The U.S. Supreme Court building. | Michael A. McCoy/Getty Images
Just a week after granting a reprieve to the so-called Dreamers, the Supreme Court dealt a major defeat to immigrant rights advocates by upholding a fast-track deportation process that the Trump administration is seeking to expand.
The procedure, called "expedited removal," forces allegedly undocumented immigrants out of the country with little or no review by the judicial branch.
In a 7-2 decision Thursday, the justices held that the Constitution’s clause barring suspension of habeas corpus rights in peacetime does not preclude Congress from sharply limiting the rights of some foreigners to challenge their deportation in the federal courts.
While the ruling is a victory for the President Donald Trump and his high-profile effort to crack down on illegal immigration, the legislation the justices upheld Thursday, which limits federal court involvement in expedited removal cases, was actually signed into law by President Bill Clinton in 1996.
The case the justices decided Thursday involved a Sri Lankan man, Vijayakumar Thuraissigiam, picked up by the Border Patrol about 25 yards from the Mexican border in 2017. Thuraissigiam maintains that he could be persecuted in Sri Lanka because of his Tamil heritage and political views, but it’s unclear whether he relayed those concerns clearly during the initial immigration proceedings. His lawyers say the translation was poor and he did not understand the questions being asked.
Justice Samuel Alito’s majority opinion, which was joined by all the court’s Republican appointees, said Congress has the right to create an expedited immigration process in cases involving individuals like Thuraissigiam who have weak ties to the U.S. at the time of their detention. Alito also held the ancient writ of habeas corpus has no application to an immigrant who is not really seeking release, but legal status in the U.S.
“Simply releasing him would not provide the right to stay in the country that his petition ultimately seeks. Without a change in status, he would remain subject to arrest, detention, and removal,” Alito wrote. “The Government is happy to release him — provided the release occurs in the cabin of a plane bound for Sri Lanka …The relief requested falls outside the scope of the writ as it was understood when the Constitution was adopted.”
Alito also said allowing further judicial challenge threatened to bog down an asylum system that is already overwhelmed with a huge surge of cases
“The past decade has seen a 1,883% increase in credible-fear claims,” wrote Alito, an appointee of President George W. Bush. “If courts must review credible-fear claims that in the eyes of immigration officials and an immigration judge do not meet the low bar for such claims, expedited removal would augment the burdens on that system.”

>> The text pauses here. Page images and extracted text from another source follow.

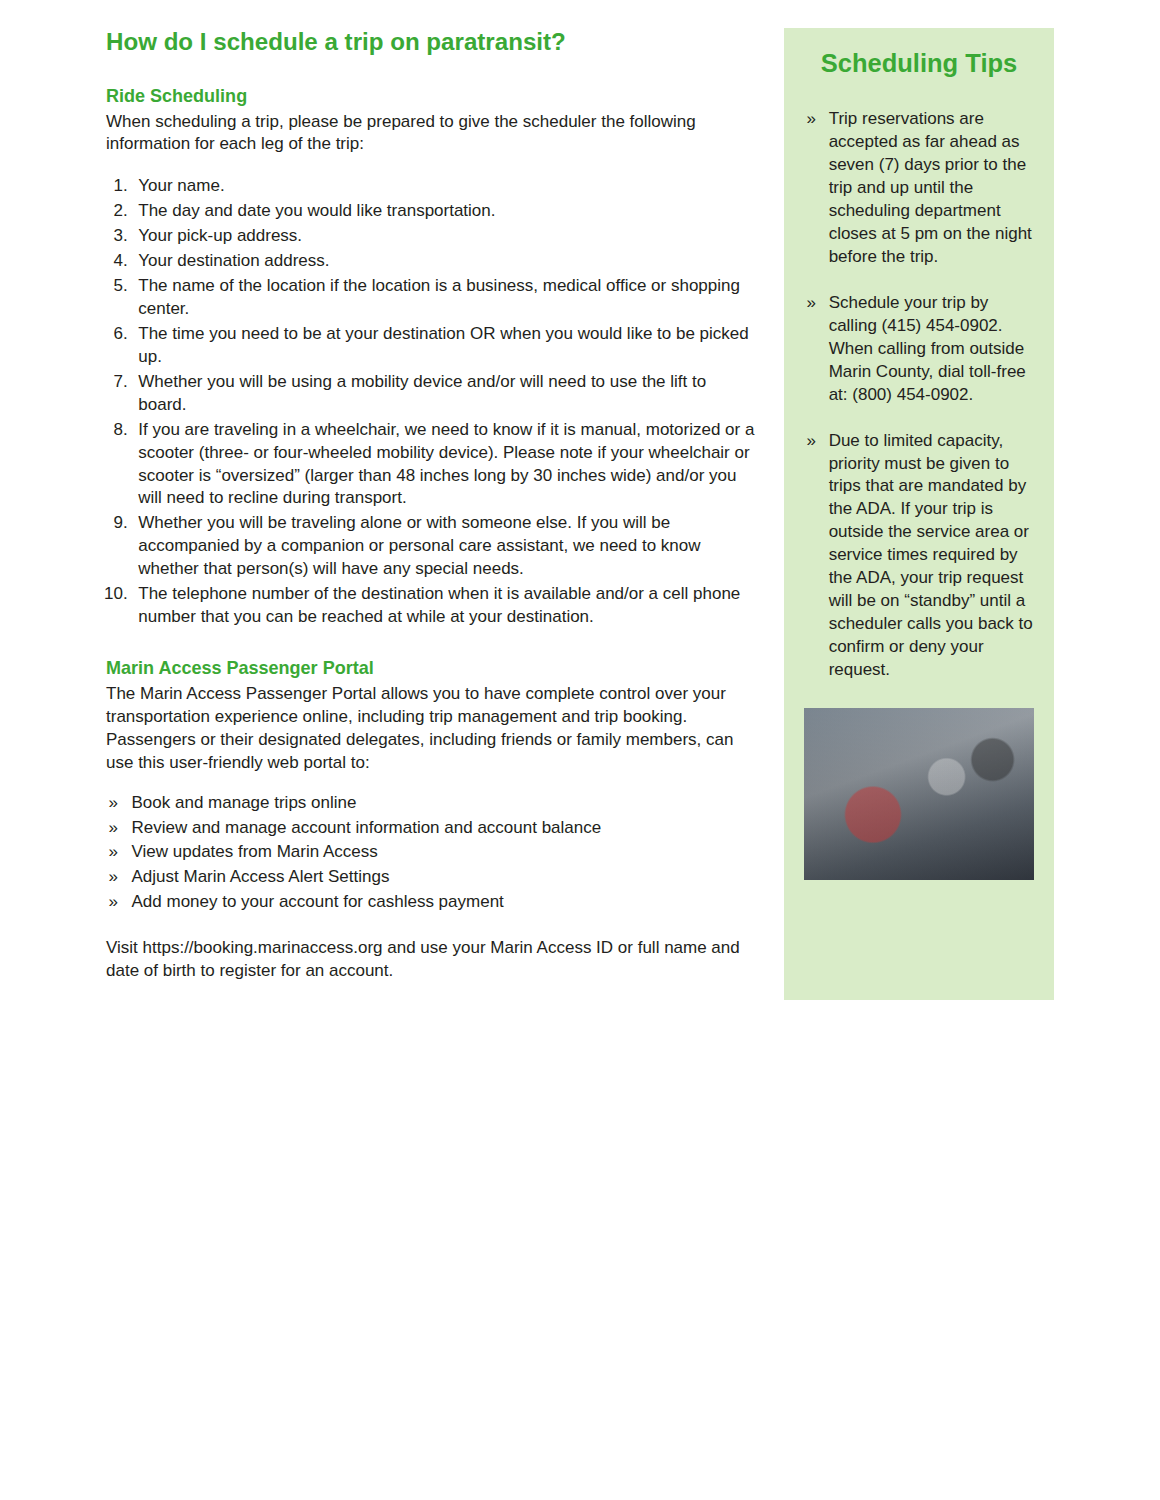How do I schedule a trip on paratransit?
Ride Scheduling
When scheduling a trip, please be prepared to give the scheduler the following information for each leg of the trip:
Your name.
The day and date you would like transportation.
Your pick-up address.
Your destination address.
The name of the location if the location is a business, medical office or shopping center.
The time you need to be at your destination OR when you would like to be picked up.
Whether you will be using a mobility device and/or will need to use the lift to board.
If you are traveling in a wheelchair, we need to know if it is manual, motorized or a scooter (three- or four-wheeled mobility device). Please note if your wheelchair or scooter is “oversized” (larger than 48 inches long by 30 inches wide) and/or you will need to recline during transport.
Whether you will be traveling alone or with someone else. If you will be accompanied by a companion or personal care assistant, we need to know whether that person(s) will have any special needs.
The telephone number of the destination when it is available and/or a cell phone number that you can be reached at while at your destination.
Marin Access Passenger Portal
The Marin Access Passenger Portal allows you to have complete control over your transportation experience online, including trip management and trip booking. Passengers or their designated delegates, including friends or family members, can use this user-friendly web portal to:
Book and manage trips online
Review and manage account information and account balance
View updates from Marin Access
Adjust Marin Access Alert Settings
Add money to your account for cashless payment
Visit https://booking.marinaccess.org and use your Marin Access ID or full name and date of birth to register for an account.
Scheduling Tips
Trip reservations are accepted as far ahead as seven (7) days prior to the trip and up until the scheduling department closes at 5 pm on the night before the trip.
Schedule your trip by calling (415) 454-0902. When calling from outside Marin County, dial toll-free at: (800) 454-0902.
Due to limited capacity, priority must be given to trips that are mandated by the ADA. If your trip is outside the service area or service times required by the ADA, your trip request will be on “standby” until a scheduler calls you back to confirm or deny your request.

The two dissenters were Democratic appointees: Justices Sonia Sotomayor and Elena Kagan. They said the majority decision abdicated the court’s responsibility to interpret the law and to protect individuals from arbitrary power.

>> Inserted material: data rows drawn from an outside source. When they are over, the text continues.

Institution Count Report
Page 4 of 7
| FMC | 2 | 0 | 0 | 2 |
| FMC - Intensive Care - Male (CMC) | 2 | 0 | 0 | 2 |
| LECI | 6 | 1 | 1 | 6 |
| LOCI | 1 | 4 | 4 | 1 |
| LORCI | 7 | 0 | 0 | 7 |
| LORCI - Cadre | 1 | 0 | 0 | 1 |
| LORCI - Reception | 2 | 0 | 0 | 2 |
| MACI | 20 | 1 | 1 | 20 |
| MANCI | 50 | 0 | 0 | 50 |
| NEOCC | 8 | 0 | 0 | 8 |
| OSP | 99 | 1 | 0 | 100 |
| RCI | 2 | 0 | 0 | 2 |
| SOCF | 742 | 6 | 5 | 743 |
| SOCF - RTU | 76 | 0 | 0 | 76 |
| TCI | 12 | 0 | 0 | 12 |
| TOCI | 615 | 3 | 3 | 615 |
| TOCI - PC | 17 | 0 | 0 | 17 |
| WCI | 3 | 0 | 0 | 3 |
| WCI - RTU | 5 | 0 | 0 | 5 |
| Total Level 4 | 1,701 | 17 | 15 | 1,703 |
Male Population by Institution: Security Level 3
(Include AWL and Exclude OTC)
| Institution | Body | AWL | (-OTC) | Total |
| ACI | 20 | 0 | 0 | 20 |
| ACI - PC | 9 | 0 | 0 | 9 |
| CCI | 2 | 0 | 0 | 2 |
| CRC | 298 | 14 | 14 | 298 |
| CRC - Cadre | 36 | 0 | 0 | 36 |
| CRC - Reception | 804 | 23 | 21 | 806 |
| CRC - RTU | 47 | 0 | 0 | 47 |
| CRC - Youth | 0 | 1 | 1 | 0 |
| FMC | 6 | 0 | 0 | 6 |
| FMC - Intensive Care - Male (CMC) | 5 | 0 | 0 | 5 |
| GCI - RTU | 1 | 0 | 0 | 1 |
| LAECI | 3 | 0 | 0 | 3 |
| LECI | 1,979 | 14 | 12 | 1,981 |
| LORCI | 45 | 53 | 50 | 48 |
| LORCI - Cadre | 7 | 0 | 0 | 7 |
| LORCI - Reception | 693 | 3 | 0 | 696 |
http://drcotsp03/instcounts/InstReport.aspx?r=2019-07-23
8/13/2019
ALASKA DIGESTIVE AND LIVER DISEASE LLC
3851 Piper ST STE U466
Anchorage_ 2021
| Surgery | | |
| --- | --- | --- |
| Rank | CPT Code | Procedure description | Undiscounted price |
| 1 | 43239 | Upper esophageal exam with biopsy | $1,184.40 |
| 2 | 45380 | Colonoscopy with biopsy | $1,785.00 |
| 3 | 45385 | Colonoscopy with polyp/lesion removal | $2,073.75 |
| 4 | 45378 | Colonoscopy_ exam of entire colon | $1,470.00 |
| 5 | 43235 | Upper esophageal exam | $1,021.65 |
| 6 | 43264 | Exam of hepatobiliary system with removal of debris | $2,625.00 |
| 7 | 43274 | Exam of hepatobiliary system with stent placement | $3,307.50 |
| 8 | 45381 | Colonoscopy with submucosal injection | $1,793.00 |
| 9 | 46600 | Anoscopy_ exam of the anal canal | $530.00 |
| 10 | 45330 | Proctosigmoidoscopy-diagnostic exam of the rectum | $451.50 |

“Today’s decision handcuffs the Judiciary’s ability to perform its constitutional duty to safeguard individual liberty and dismantles a critical component of the separation of powers,” Sotomayor wrote, joined by Kagan. “It will leave significant exercises of executive discretion unchecked in the very circumstance where the writ’s protections ‘have been strongest,’ And it increases the risk of erroneous immigration decisions that contravene governing statutes and treaties.”

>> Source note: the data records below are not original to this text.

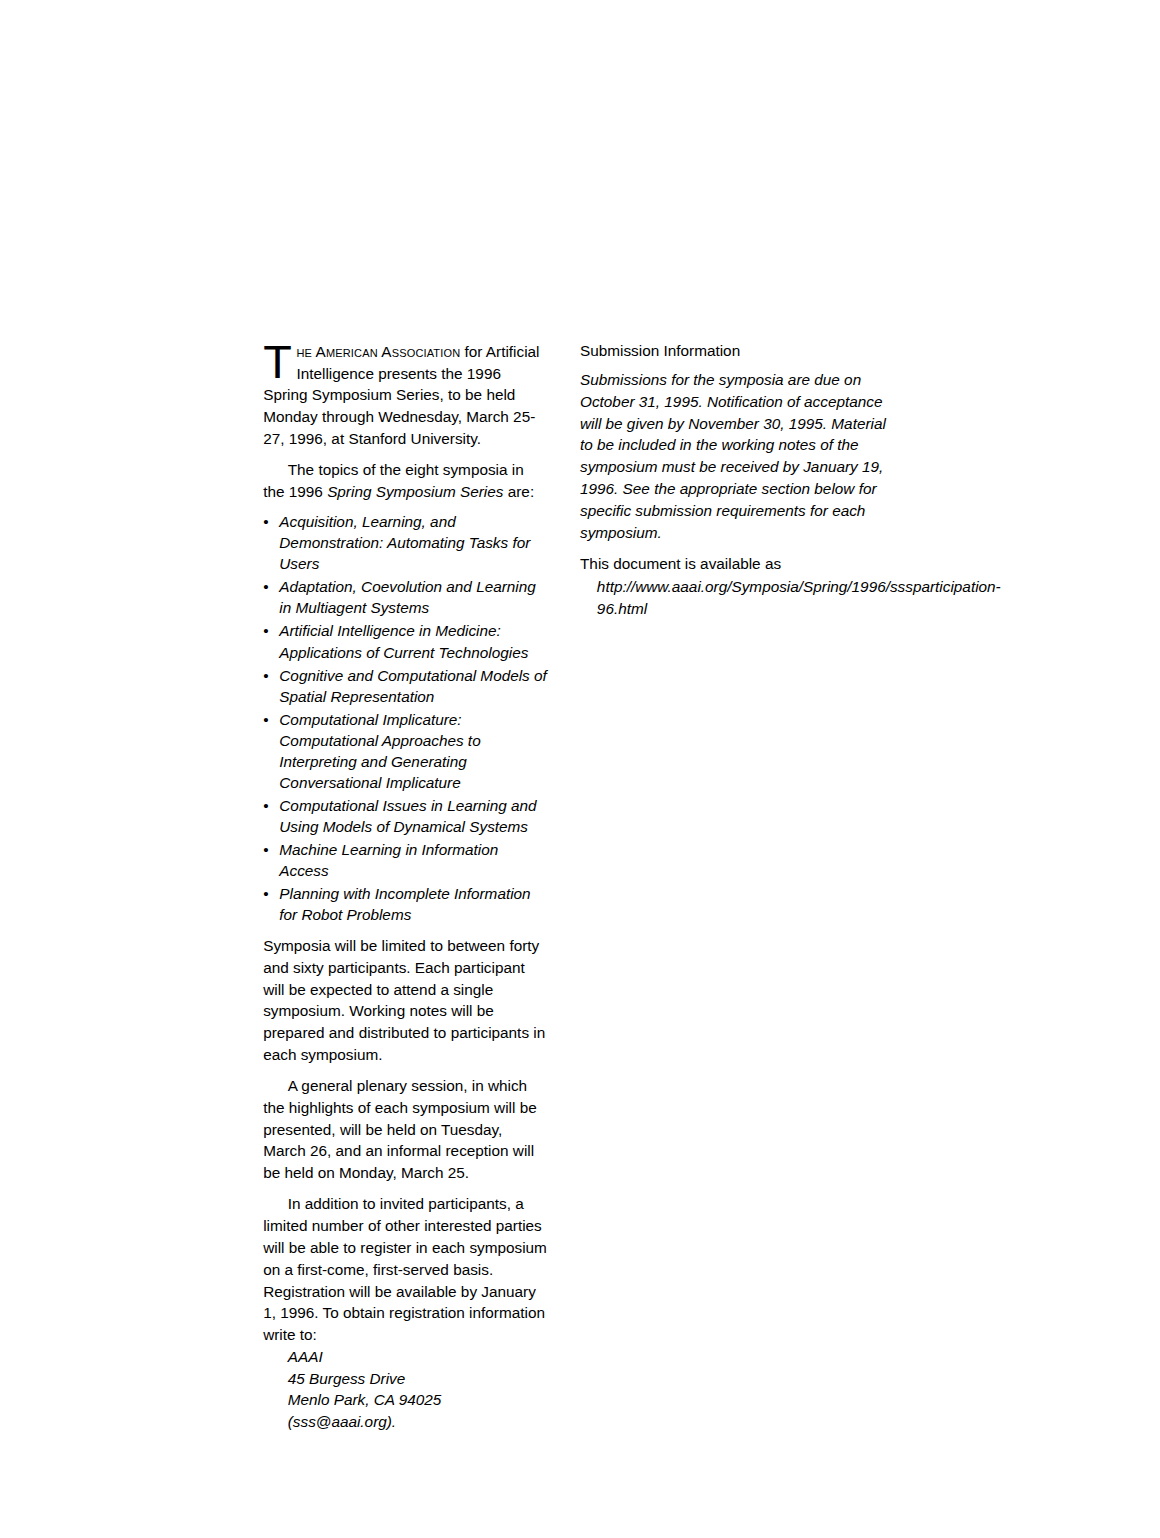The American Association for Artificial Intelligence presents the 1996 Spring Symposium Series, to be held Monday through Wednesday, March 25-27, 1996, at Stanford University.
The topics of the eight symposia in the 1996 Spring Symposium Series are:
Acquisition, Learning, and Demonstration: Automating Tasks for Users
Adaptation, Coevolution and Learning in Multiagent Systems
Artificial Intelligence in Medicine: Applications of Current Technologies
Cognitive and Computational Models of Spatial Representation
Computational Implicature: Computational Approaches to Interpreting and Generating Conversational Implicature
Computational Issues in Learning and Using Models of Dynamical Systems
Machine Learning in Information Access
Planning with Incomplete Information for Robot Problems
Symposia will be limited to between forty and sixty participants. Each participant will be expected to attend a single symposium. Working notes will be prepared and distributed to participants in each symposium.
A general plenary session, in which the highlights of each symposium will be presented, will be held on Tuesday, March 26, and an informal reception will be held on Monday, March 25.
In addition to invited participants, a limited number of other interested parties will be able to register in each symposium on a first-come, first-served basis. Registration will be available by January 1, 1996. To obtain registration information write to:
AAAI
45 Burgess Drive
Menlo Park, CA 94025
(sss@aaai.org).
Submission Information
Submissions for the symposia are due on October 31, 1995. Notification of acceptance will be given by November 30, 1995. Material to be included in the working notes of the symposium must be received by January 19, 1996. See the appropriate section below for specific submission requirements for each symposium.
This document is available as
http://www.aaai.org/Symposia/Spring/1996/sssparticipation-96.html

Sotomayor also faulted Alito for suggesting constitutional principles should be interpreted with an eye to governmental efficiency.
“The Court appears to justify its decision by adverting to the burdens of affording robust judicial review of asylum decisions. But our constitutional protections should not hinge on the vicissitudes of the political climate or bend to accommodate burdens on the Judiciary,” she wrote.
The high court’s two other Democratic appointees, Justices Stephen Breyer and Ruth Bader Ginsburg, sided with the majority but took a more fact-specific approach, limited to circumstances closely resembling the case before the court. They agreed Thuraissigiam could be thrown out of the country without further legal process.
However, Breyer and Ginsburg stressed that their views could well be different if the immigrant facing deportation had been in the U.S. longer or was captured far from the border. “Addressing more broadly whether the Suspension Clause protects people challenging removal decisions may raise a host of difficult questions,” Breyer wrote, joined by Ginsburg.
Breyer wrote that he would not use the current case to make sweeping conclusions about the availability of habeas corpus to immigrants or the rights of foreign citizens under specific circumstances.
The high court ruling blessing expedited removal proceedings comes as the Trump administration is moving to broaden the use of that fast-track process. In recent years, it was used within 100 miles of the southern border and for individuals who allegedly entered illegally within the past two weeks. The Trump administration moved last year to allow authorities to invoke the sped-up process for deportation proceedings against immigrants anywhere in the country alleged to have entered the country anytime in the previous two years. A judge in Washington blocked that expansion last September, but on Tuesday a federal appeals court panel unanimously voted to lift that injunction, effectively greenlighting more widespread use of the fast-track deportation procedure.